TASK INSTRUCTIONS: Each line below is to be written out in full, exactly as shown.

MATERIAL SUPPLIED:

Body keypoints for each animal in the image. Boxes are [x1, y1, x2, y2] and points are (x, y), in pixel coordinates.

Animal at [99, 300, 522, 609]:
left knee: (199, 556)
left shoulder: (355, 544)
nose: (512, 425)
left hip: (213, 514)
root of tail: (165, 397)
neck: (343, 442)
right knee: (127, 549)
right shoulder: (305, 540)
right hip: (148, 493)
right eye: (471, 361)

RESPONSE TO THIS EXERCISE:
Body keypoints for each animal in the image. Boxes are [x1, y1, x2, y2] and points are (x, y), in pixel coordinates.

Animal at [99, 300, 522, 609]:
left knee: (199, 556)
left shoulder: (355, 544)
nose: (512, 425)
left hip: (213, 514)
root of tail: (165, 397)
neck: (343, 442)
right knee: (127, 549)
right shoulder: (305, 540)
right hip: (148, 493)
right eye: (471, 361)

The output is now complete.